Speed That Embarrasses Light Jets
The TBM 960 cruises at 330 kts true airspeed at FL310, which is faster than the Cessna Citation Mustang (340 kts max cruise, but 300 kts typical long-range cruise), the Eclipse 550 (375 kts max but 340 kts typical), and within 50 kts of the HondaJet Elite S (422 kts). It achieves this speed on a single Pratt & Whitney Canada PT6A-66D engine producing 850 shaft horsepower, burning 60 gallons per hour at high cruise.
The comparison to light jets is not theoretical. The TBM 960 competes directly with very light jets for owner-pilot missions under 1,000 nm. Its $4.8 million new price is lower than the HondaJet Elite S ($5.9 million) and the Phenom 100EV ($4.95 million). Its operating cost is approximately $1,100 per flight hour versus $1,800 to $2,200 for VLJs. On missions under 800 nm, the TBM delivers comparable block times at 40% lower operating cost.
The PT6A-66D: One Engine, Absolute Reliability
The Pratt & Whitney Canada PT6A engine family is the most produced turbine engine in aviation history, with over 60,000 units delivered and more than 430 million flight hours accumulated across the family. The -66D variant in the TBM 960 produces 850 shaft horsepower and drives a five-blade Hartzell composite propeller with a 93-inch diameter.

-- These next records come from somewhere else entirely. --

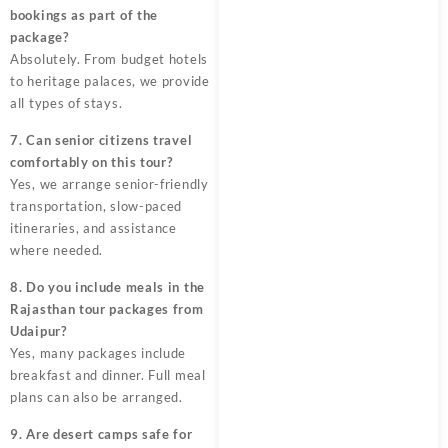
bookings as part of the
package?
Absolutely. From budget hotels
to heritage palaces, we provide
all types of stays.
7. Can senior citizens travel
comfortably on this tour?
Yes, we arrange senior-friendly
transportation, slow-paced
itineraries, and assistance
where needed.
8. Do you include meals in the
Rajasthan tour packages from
Udaipur?
Yes, many packages include
breakfast and dinner. Full meal
plans can also be arranged.
9. Are desert camps safe for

The engine has a 3,600-hour time between overhaul (TBO) and an overhaul cost of approximately $350,000 to $400,000. Divided across the TBO interval at 400 flight hours per year, the engine reserve is approximately $100 per flight hour. This is roughly one-third the engine reserve cost of twin-engine light jets, where two engines each carry their own overhaul reserve.
Single-engine reliability is the question that every prospective buyer asks. The PT6A family's in-flight shutdown rate is approximately 0.5 per 100,000 engine hours. That translates to one in-flight shutdown every 200,000 flight hours of operation. The TBM 960 is certified for flight into known icing and all-weather IFR operations, meaning the FAA considers its single-engine reliability sufficient for commercial-level mission profiles.
The Cockpit: Garmin G3000 NXi with Autothrottle
The TBM 960 was the first aircraft to receive Garmin's autothrottle system integrated into the G3000 NXi avionics suite. The autothrottle manages power settings from takeoff through climb, cruise, descent, and approach. Combined with the GFC 700 autopilot and GWX 80 weather radar, the cockpit reduces single-pilot workload to a level that approaches twin-engine jet simplicity.
The avionics include three 14.1-inch landscape displays, dual WAAS GPS receivers, ADS-B In/Out, TCAS II traffic advisory, Iridium satellite datalink, and SurfaceWatch runway monitoring. The Emergency Autoland system (Garmin Autoland) is available as an option. If the pilot becomes incapacitated, a passenger presses a single button and the aircraft autonomously flies to the nearest suitable airport, executes an approach, lands, and stops on the runway.
The Garmin Autoland option adds approximately $150,000 to the aircraft price. For single-pilot operators, it is the most consequential safety feature available in any turboprop. The system has been certified since 2020 and has been exercised in training and demonstration flights but has not yet been activated in an actual emergency.